Published on September 11, 2019
A Beacon Hill couple recently discovered a secret compartment in the basement ceiling of their 1920s house. Hidden inside the compartment was an intriguing collection of World War II and early-Cold War documents that reveal the activities of the Seattle chapter of a mostly-forgotten national organization, as well some other more provocative political activities from that fraught era.
What Jeff Maggioli found in the hidden compartment was a large ledger book. The book contains what appears to be hand-written membership records from roughly 1941 to 1945 for the Seattle “lodge,” or local chapter, of a national organization called the “International Workers’ Order” or IWO.
In this ledger are the first and last names and membership dues amounts for dozens of local people who were members of the Seattle lodge. The ledger also includes receipts for money orders, showing dues being regularly sent from Seattle to the IWO’s New York headquarters in Greenwich Village. There are also several letters that show the Seattle lodge was raising additional money for wartime medical relief for the Soviet Union.
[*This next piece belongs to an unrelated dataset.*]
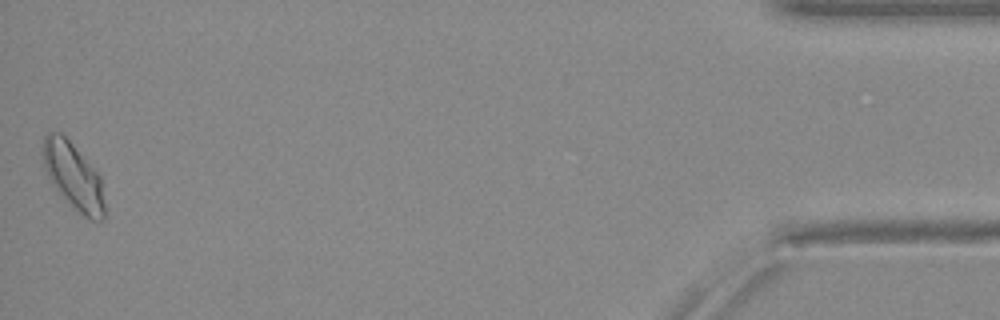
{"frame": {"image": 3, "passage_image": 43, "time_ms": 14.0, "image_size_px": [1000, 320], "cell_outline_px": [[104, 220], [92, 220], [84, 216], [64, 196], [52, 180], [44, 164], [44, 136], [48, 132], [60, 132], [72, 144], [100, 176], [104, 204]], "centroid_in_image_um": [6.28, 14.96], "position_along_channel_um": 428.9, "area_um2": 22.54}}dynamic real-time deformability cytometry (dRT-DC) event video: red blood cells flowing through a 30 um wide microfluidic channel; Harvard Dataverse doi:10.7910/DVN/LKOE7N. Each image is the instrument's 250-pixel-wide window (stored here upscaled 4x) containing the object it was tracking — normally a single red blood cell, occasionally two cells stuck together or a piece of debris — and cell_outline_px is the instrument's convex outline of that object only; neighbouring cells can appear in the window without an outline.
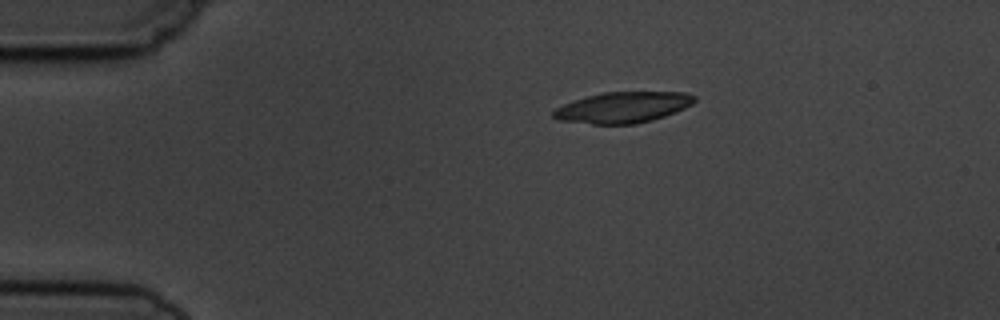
{"species": "common noctule bat (a hibernating species)", "species_latin": "Nyctalus noctula", "temperature_condition": "cold", "stored_images_in_passage": 5, "camera_frame_rate_fps": 3000, "um_per_image_px": 0.085, "animal": {"sex": "male", "body_mass_g": 19.5, "forearm_length_mm": 54.6}, "frame": {"image": 1, "passage_image": 1, "time_ms": 0.0, "image_size_px": [1000, 320], "cell_outline_px": [[696, 100], [692, 104], [676, 112], [652, 120], [636, 124], [592, 124], [556, 120], [552, 116], [552, 112], [556, 108], [564, 104], [588, 96], [604, 92], [688, 92], [696, 96]], "centroid_in_image_um": [52.97, 9.13], "position_along_channel_um": 32.0, "area_um2": 25.43}}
James H. Williams is a retired lecturer from the University of Washington in Tacoma’s Social Welfare program. He says the IWO was, essentially, a fraternal organization.
“The International Workers’ Order was a national organization of mostly fraternal lodges, largely based along ethnic lines, that sold burial insurance and provided mutual aid benefits for its members,” Williams said.
Williams also says it would not have been unusual for Americans, particularly Americans of Russian descent, to raise money for Soviet relief during World War II.